February 2026 | Capital Markets & AI Strategy

Executive Summary
In early 2026, a striking bifurcation emerged in global investor sentiment toward artificial intelligence. US equity markets entered what analysts termed an “AI scare trade” — a broad selloff in software, wealth management, and incumbent technology firms driven by concern that accelerating AI capabilities would erode established profit pools. Chinese markets, by contrast, experienced a euphoric re-rating of AI pure-play listings, with newly debuted large language model (LLM) developers on the Hong Kong Stock Exchange posting gains of 400–500% within weeks of listing.

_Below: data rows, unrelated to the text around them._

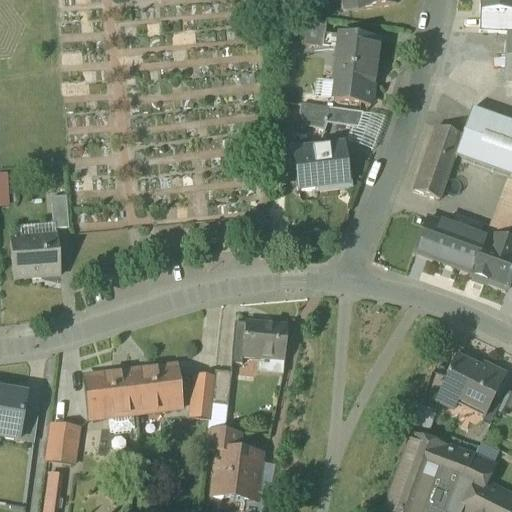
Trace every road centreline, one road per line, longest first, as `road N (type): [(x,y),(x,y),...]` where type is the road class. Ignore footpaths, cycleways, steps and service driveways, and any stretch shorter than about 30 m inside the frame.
road 1 (residential): [(0,349),(219,283),(346,280)]
road 2 (residential): [(346,280),(429,0)]
road 3 (residential): [(346,280),(511,342)]
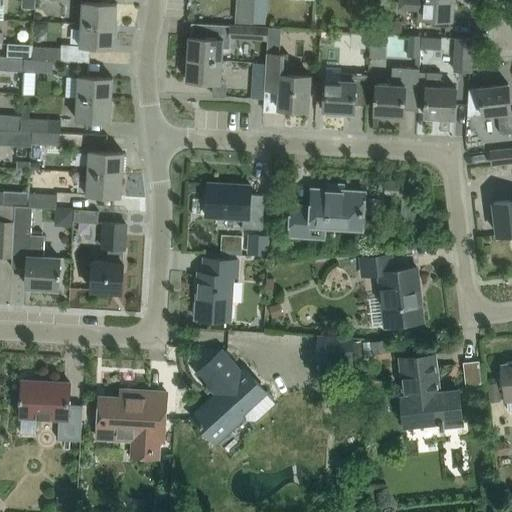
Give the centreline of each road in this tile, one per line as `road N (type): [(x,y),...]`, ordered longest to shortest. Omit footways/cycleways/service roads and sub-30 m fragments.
road 1 (residential): [(154,136),(450,154),(470,314),(511,309)]
road 2 (residential): [(154,136),(154,339),(0,330)]
road 3 (residential): [(157,0),(144,60),(154,136)]
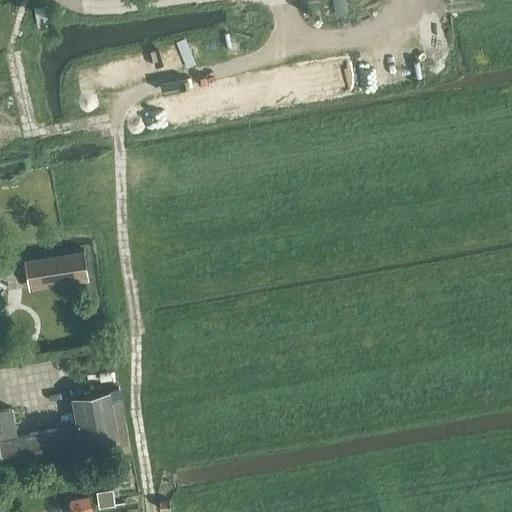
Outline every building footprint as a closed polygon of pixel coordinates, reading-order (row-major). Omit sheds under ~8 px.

Singapore, as Asia’s premier financial hub and a leading AI adopter in its own right, sits at the intersection of these two narratives. The city-state is simultaneously a home base for analysts and investment strategists who articulate the divergence, a key beneficiary of the infrastructure investment underpinning China’s AI ambitions, and a jurisdiction whose own economic growth forecasts have been revised upward on the basis of sustained AI-related demand.

This case study examines the structural, regulatory, and psychological drivers of this sentiment divergence; analyses the specific dynamics of Chinese AI listings; and assesses Singapore’s evolving role as both observer and participant in the global AI investment cycle.

  1. Background: The AI Scare Trade in US Markets
    By early 2026, artificial intelligence had moved from a speculative theme to a demonstrable competitive threat in US capital markets. The proliferation of capable AI models — particularly following the “DeepSeek Moment” of January 2025, when a Chinese startup demonstrated frontier-level model performance at a fraction of previously assumed cost — forced investors to reconsider the long-term earnings sustainability of a wide range of incumbent businesses.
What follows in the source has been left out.